Give back the data in full, with every line exact.

Items from a data source:
*** Begin section ***
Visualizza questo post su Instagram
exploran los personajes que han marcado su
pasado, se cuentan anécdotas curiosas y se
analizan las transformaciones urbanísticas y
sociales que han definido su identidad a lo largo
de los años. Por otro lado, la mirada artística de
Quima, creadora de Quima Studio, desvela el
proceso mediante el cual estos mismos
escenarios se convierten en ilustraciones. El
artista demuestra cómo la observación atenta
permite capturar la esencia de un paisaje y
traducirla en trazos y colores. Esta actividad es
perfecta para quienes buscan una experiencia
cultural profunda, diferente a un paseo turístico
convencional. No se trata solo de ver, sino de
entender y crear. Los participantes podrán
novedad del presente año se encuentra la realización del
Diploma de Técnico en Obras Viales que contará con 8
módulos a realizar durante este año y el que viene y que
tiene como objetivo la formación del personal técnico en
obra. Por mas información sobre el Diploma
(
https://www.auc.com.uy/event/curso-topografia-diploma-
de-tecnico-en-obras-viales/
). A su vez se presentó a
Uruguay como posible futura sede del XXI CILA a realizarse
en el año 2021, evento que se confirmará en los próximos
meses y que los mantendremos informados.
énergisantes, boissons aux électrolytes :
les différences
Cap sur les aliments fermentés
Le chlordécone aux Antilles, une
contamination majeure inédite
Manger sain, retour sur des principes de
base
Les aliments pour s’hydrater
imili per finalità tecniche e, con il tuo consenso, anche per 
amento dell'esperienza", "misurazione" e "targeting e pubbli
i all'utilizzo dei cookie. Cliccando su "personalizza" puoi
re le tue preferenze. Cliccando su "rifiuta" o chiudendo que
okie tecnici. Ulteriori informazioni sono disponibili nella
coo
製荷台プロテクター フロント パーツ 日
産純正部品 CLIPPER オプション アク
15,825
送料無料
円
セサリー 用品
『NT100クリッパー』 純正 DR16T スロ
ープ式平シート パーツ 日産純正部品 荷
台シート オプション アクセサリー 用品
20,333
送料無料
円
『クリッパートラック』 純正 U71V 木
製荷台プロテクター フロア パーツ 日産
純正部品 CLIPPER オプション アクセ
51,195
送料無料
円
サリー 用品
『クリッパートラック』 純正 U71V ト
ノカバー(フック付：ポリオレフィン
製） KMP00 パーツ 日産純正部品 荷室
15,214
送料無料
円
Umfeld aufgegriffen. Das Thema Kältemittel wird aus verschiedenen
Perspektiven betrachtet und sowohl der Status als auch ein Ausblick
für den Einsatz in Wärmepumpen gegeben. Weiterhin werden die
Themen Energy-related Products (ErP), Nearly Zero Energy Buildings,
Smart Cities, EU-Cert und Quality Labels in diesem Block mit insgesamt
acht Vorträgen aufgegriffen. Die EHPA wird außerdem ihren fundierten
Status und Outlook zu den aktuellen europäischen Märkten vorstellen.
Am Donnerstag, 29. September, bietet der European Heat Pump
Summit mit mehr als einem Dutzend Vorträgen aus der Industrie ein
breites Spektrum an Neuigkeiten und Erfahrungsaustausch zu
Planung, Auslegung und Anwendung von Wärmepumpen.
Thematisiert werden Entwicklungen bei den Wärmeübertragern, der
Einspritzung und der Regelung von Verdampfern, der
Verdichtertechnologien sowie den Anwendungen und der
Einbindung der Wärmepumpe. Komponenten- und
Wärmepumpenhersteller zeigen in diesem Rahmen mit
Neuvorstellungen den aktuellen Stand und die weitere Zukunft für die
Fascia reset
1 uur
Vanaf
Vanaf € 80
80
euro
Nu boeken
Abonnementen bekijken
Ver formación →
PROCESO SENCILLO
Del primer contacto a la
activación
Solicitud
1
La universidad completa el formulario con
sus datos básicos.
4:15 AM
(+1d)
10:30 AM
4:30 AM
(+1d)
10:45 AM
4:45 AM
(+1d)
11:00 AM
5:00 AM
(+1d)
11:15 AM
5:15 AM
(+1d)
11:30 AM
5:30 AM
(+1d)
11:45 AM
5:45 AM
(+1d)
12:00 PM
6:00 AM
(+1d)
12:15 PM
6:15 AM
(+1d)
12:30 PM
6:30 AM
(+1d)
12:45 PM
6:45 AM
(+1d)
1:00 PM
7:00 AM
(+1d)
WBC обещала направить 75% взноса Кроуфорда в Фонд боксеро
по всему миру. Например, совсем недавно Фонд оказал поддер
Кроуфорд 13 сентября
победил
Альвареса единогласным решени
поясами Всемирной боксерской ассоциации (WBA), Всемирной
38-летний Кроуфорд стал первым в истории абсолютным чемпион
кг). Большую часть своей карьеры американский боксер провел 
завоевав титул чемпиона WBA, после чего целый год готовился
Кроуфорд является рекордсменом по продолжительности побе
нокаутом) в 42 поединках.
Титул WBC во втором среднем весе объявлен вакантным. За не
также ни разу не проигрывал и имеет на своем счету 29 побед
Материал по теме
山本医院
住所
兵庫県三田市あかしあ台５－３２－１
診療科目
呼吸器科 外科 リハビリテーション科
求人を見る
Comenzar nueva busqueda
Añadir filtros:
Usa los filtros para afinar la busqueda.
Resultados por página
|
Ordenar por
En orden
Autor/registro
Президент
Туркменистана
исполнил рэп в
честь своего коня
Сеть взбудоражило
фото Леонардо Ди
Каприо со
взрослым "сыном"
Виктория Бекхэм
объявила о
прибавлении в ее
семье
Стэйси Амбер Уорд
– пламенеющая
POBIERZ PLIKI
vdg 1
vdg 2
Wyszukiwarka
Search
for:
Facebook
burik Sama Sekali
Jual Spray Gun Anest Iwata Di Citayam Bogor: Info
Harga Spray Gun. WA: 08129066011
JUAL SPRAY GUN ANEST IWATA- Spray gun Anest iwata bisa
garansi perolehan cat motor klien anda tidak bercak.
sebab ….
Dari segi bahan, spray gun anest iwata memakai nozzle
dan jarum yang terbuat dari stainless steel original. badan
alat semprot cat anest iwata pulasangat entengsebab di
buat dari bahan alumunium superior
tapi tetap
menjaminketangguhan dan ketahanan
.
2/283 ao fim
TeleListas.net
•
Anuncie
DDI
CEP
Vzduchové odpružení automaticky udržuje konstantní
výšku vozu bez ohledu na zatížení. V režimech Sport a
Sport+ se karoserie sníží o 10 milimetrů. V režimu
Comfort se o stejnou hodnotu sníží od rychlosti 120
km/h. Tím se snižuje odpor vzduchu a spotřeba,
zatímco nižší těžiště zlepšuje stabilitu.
*** End section ***
• RESPONSE TO THE TASK:
Visualizza questo post su Instagram
exploran los personajes que han marcado su
pasado, se cuentan anécdotas curiosas y se
analizan las transformaciones urbanísticas y
sociales que han definido su identidad a lo largo
de los años. Por otro lado, la mirada artística de
Quima, creadora de Quima Studio, desvela el
proceso mediante el cual estos mismos
escenarios se convierten en ilustraciones. El
artista demuestra cómo la observación atenta
permite capturar la esencia de un paisaje y
traducirla en trazos y colores. Esta actividad es
perfecta para quienes buscan una experiencia
cultural profunda, diferente a un paseo turístico
convencional. No se trata solo de ver, sino de
entender y crear. Los participantes podrán
novedad del presente año se encuentra la realización del
Diploma de Técnico en Obras Viales que contará con 8
módulos a realizar durante este año y el que viene y que
tiene como objetivo la formación del personal técnico en
obra. Por mas información sobre el Diploma
(
https://www.auc.com.uy/event/curso-topografia-diploma-
de-tecnico-en-obras-viales/
). A su vez se presentó a
Uruguay como posible futura sede del XXI CILA a realizarse
en el año 2021, evento que se confirmará en los próximos
meses y que los mantendremos informados.
énergisantes, boissons aux électrolytes :
les différences
Cap sur les aliments fermentés
Le chlordécone aux Antilles, une
contamination majeure inédite
Manger sain, retour sur des principes de
base
Les aliments pour s’hydrater
imili per finalità tecniche e, con il tuo consenso, anche per 
amento dell'esperienza", "misurazione" e "targeting e pubbli
i all'utilizzo dei cookie. Cliccando su "personalizza" puoi
re le tue preferenze. Cliccando su "rifiuta" o chiudendo que
okie tecnici. Ulteriori informazioni sono disponibili nella
coo
製荷台プロテクター フロント パーツ 日
産純正部品 CLIPPER オプション アク
15,825
送料無料
円
セサリー 用品
『NT100クリッパー』 純正 DR16T スロ
ープ式平シート パーツ 日産純正部品 荷
台シート オプション アクセサリー 用品
20,333
送料無料
円
『クリッパートラック』 純正 U71V 木
製荷台プロテクター フロア パーツ 日産
純正部品 CLIPPER オプション アクセ
51,195
送料無料
円
サリー 用品
『クリッパートラック』 純正 U71V ト
ノカバー(フック付：ポリオレフィン
製） KMP00 パーツ 日産純正部品 荷室
15,214
送料無料
円
Umfeld aufgegriffen. Das Thema Kältemittel wird aus verschiedenen
Perspektiven betrachtet und sowohl der Status als auch ein Ausblick
für den Einsatz in Wärmepumpen gegeben. Weiterhin werden die
Themen Energy-related Products (ErP), Nearly Zero Energy Buildings,
Smart Cities, EU-Cert und Quality Labels in diesem Block mit insgesamt
acht Vorträgen aufgegriffen. Die EHPA wird außerdem ihren fundierten
Status und Outlook zu den aktuellen europäischen Märkten vorstellen.
Am Donnerstag, 29. September, bietet der European Heat Pump
Summit mit mehr als einem Dutzend Vorträgen aus der Industrie ein
breites Spektrum an Neuigkeiten und Erfahrungsaustausch zu
Planung, Auslegung und Anwendung von Wärmepumpen.
Thematisiert werden Entwicklungen bei den Wärmeübertragern, der
Einspritzung und der Regelung von Verdampfern, der
Verdichtertechnologien sowie den Anwendungen und der
Einbindung der Wärmepumpe. Komponenten- und
Wärmepumpenhersteller zeigen in diesem Rahmen mit
Neuvorstellungen den aktuellen Stand und die weitere Zukunft für die
Fascia reset
1 uur
Vanaf
Vanaf € 80
80
euro
Nu boeken
Abonnementen bekijken
Ver formación →
PROCESO SENCILLO
Del primer contacto a la
activación
Solicitud
1
La universidad completa el formulario con
sus datos básicos.
4:15 AM
(+1d)
10:30 AM
4:30 AM
(+1d)
10:45 AM
4:45 AM
(+1d)
11:00 AM
5:00 AM
(+1d)
11:15 AM
5:15 AM
(+1d)
11:30 AM
5:30 AM
(+1d)
11:45 AM
5:45 AM
(+1d)
12:00 PM
6:00 AM
(+1d)
12:15 PM
6:15 AM
(+1d)
12:30 PM
6:30 AM
(+1d)
12:45 PM
6:45 AM
(+1d)
1:00 PM
7:00 AM
(+1d)
WBC обещала направить 75% взноса Кроуфорда в Фонд боксеро
по всему миру. Например, совсем недавно Фонд оказал поддер
Кроуфорд 13 сентября
победил
Альвареса единогласным решени
поясами Всемирной боксерской ассоциации (WBA), Всемирной
38-летний Кроуфорд стал первым в истории абсолютным чемпион
кг). Большую часть своей карьеры американский боксер провел 
завоевав титул чемпиона WBA, после чего целый год готовился
Кроуфорд является рекордсменом по продолжительности побе
нокаутом) в 42 поединках.
Титул WBC во втором среднем весе объявлен вакантным. За не
также ни разу не проигрывал и имеет на своем счету 29 побед
Материал по теме
山本医院
住所
兵庫県三田市あかしあ台５－３２－１
診療科目
呼吸器科 外科 リハビリテーション科
求人を見る
Comenzar nueva busqueda
Añadir filtros:
Usa los filtros para afinar la busqueda.
Resultados por página
|
Ordenar por
En orden
Autor/registro
Президент
Туркменистана
исполнил рэп в
честь своего коня
Сеть взбудоражило
фото Леонардо Ди
Каприо со
взрослым "сыном"
Виктория Бекхэм
объявила о
прибавлении в ее
семье
Стэйси Амбер Уорд
– пламенеющая
POBIERZ PLIKI
vdg 1
vdg 2
Wyszukiwarka
Search
for:
Facebook
burik Sama Sekali
Jual Spray Gun Anest Iwata Di Citayam Bogor: Info
Harga Spray Gun. WA: 08129066011
JUAL SPRAY GUN ANEST IWATA- Spray gun Anest iwata bisa
garansi perolehan cat motor klien anda tidak bercak.
sebab ….
Dari segi bahan, spray gun anest iwata memakai nozzle
dan jarum yang terbuat dari stainless steel original. badan
alat semprot cat anest iwata pulasangat entengsebab di
buat dari bahan alumunium superior
tapi tetap
menjaminketangguhan dan ketahanan
.
2/283 ao fim
TeleListas.net
•
Anuncie
DDI
CEP
Vzduchové odpružení automaticky udržuje konstantní
výšku vozu bez ohledu na zatížení. V režimech Sport a
Sport+ se karoserie sníží o 10 milimetrů. V režimu
Comfort se o stejnou hodnotu sníží od rychlosti 120
km/h. Tím se snižuje odpor vzduchu a spotřeba,
zatímco nižší těžiště zlepšuje stabilitu.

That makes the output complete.